I’m not sure what it says about my mental state, but Ronald Reagan has been on my mind lately.
It’s probably because he keeps coming up as I teach my course on US foreign policy this semester. And he keeps coming up in a way that continually makes me scratch my head when I think about the contrast between his views, specifically on foreign policy, and those of today’s Republican Party standard bearers.
Now I’m at it again. In class this afternoon we’ll be discussing a case study on the history of the fraught negotiations between the US and Iran over the later’s nuclear ambitions and programs. Part of that discussion will revolve around the suspicion with which America typically views any negotiations with a hostile foreign power.
Writing in World Affairs back in 2010, Frank Logevall and Kenneth Osgood connect this to “The Ghost of Munich,” the reflexive charges of naive appeasement that are levied against any president who dares to engage diplomatically with a potentially dangerous rival:
‘Munich’ and ‘appeasement’ have been among the dirtiest words in American politics, synonymous with naivete and weakness, and signifying a craven willingness to barter away the nation’s vital interests for empty promises.
These words retain their power, they argue, because of electoral considerations:
An abiding faith in the Munich analogy became one of the few things that was truly bipartisan in postwar American politics. In the years that followed Chamberlain’s fateful trip to Bavaria, Democrats and Republicans alike displayed a common understanding of the dangers of appeasement, and a common belief in the political value of using the Munich analogy to undermine the other party.

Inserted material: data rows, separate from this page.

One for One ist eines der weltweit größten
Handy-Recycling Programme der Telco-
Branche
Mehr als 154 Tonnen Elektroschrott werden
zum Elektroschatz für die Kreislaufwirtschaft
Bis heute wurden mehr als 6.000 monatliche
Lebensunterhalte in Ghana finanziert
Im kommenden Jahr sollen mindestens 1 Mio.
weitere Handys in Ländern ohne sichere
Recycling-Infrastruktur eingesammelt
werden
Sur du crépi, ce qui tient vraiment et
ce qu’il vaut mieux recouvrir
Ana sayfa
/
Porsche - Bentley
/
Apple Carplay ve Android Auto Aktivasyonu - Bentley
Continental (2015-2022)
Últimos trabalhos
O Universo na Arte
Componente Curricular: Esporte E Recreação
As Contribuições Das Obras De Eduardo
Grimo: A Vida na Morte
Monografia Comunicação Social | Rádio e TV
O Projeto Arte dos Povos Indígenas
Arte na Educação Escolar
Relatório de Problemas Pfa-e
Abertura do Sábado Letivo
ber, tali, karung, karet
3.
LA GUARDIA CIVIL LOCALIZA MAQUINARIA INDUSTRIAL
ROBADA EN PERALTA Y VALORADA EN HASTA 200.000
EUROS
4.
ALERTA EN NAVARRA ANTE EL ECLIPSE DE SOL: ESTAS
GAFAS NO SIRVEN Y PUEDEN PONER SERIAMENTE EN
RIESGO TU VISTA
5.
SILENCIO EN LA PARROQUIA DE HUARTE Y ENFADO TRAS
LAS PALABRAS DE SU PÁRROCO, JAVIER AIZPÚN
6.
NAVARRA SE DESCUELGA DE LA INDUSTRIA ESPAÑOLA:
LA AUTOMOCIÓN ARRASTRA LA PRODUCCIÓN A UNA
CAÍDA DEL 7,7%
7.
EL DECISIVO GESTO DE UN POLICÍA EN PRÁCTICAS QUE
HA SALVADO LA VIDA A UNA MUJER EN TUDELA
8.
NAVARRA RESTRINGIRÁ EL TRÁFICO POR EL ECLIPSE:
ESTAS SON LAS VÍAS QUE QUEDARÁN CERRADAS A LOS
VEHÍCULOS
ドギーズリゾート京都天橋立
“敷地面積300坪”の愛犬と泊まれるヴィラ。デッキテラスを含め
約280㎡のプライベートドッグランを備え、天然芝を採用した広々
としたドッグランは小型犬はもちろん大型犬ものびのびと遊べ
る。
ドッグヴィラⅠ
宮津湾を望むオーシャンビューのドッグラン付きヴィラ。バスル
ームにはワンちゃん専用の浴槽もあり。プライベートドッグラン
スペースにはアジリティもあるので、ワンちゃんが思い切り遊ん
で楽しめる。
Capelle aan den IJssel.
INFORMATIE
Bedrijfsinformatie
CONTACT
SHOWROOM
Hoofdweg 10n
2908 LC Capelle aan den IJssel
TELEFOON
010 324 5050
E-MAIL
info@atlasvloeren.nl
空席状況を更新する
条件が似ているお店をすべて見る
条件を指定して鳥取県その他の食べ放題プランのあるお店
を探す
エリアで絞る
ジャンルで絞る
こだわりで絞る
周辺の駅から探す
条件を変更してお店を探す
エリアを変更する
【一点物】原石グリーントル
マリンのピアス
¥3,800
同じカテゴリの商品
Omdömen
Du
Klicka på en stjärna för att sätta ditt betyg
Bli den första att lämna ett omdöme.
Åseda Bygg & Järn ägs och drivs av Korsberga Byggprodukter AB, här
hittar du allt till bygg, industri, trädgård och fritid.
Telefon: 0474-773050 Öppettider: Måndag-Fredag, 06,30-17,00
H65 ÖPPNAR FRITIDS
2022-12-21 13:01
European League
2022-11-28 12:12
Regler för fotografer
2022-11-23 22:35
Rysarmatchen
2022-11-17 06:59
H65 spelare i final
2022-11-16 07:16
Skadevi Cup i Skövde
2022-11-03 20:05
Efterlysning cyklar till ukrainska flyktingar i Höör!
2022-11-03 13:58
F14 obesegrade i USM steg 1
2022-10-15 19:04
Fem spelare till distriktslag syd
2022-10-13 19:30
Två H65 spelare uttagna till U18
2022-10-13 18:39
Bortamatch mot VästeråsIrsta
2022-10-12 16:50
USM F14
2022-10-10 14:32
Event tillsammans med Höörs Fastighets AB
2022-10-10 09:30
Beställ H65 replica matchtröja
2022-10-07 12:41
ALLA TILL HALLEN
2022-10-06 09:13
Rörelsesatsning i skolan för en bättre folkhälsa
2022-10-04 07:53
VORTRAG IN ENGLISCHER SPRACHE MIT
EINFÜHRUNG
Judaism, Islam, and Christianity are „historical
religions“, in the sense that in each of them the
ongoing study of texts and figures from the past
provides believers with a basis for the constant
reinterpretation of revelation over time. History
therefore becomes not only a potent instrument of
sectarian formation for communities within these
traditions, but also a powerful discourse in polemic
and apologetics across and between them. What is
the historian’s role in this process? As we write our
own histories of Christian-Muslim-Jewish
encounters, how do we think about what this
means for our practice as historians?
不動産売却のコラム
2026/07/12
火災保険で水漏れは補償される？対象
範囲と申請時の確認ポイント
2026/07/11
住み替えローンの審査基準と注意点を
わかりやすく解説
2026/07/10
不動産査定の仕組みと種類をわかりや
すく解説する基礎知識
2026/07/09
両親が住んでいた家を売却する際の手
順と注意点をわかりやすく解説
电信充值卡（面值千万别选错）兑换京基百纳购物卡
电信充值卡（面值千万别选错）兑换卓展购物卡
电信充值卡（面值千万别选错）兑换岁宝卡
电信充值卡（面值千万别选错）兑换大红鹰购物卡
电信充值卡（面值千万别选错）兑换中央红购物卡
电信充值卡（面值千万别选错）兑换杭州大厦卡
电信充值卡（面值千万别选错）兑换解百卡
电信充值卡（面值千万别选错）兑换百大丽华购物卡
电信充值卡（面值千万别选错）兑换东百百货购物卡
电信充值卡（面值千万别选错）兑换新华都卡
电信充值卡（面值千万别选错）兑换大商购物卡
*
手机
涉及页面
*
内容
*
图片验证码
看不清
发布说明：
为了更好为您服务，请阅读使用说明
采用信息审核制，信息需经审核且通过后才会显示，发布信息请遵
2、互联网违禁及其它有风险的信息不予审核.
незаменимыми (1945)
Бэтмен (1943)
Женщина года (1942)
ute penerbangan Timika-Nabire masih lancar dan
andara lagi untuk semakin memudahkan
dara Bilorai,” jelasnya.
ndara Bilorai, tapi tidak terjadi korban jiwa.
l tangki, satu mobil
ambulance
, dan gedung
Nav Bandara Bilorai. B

The problem with this, they argue, is that success in foreign policy has typically come to presidents who had the courage to push back against the analogy and engage diplomatically with rivals and hostile powers, while those who bowed to its demand for unyielding strength and toughness often failed, and in spectacular, tragic ways. Like Vietnam. And Iraq.
Enter today’s GOP, and Sen. Ted Cruz’s assessment of the agreement then being negotiated with Iran:
I believe we are hearing echoes of history. I believe we are at a moment like Munich in 1938.
Or this from Jeb Bush:
This isn’t diplomacy – it is appeasement.
And from Marco Rubio:
President Obama has consistently negotiated from a position of weakness, giving concession after concession …
But what about Saint Ronald? Well, he came to see the value in negotiations, even with an adversary like the Soviet Union, whose strategic doctrine, like our own, assumed the utter annihilation of of its chief rival as the end goal:
I don’t take too seriously the statement of positions in advance of negotiations. Everyone wants to preserve their position at their highest price before negotiations, and for them to do otherwise is to give away something they might not have to give away once the negotiations start.
And:
You’re unlikely to get all you want; you’ll probably get more of what you want if you don’t issue ultimatums and leave your adversary room to maneuver; you shouldn’t back your adversary into a corner, embarrass him, or humiliate him; and sometimes, the easiest way to get things done is for the top people to do them alone and in private.
If you’d have asked me 20 years ago if I could ever see myself lauding Reagan in either the classroom or in writing, I would have called you crazy. But then I hadn’t yet encountered today’s Republicans.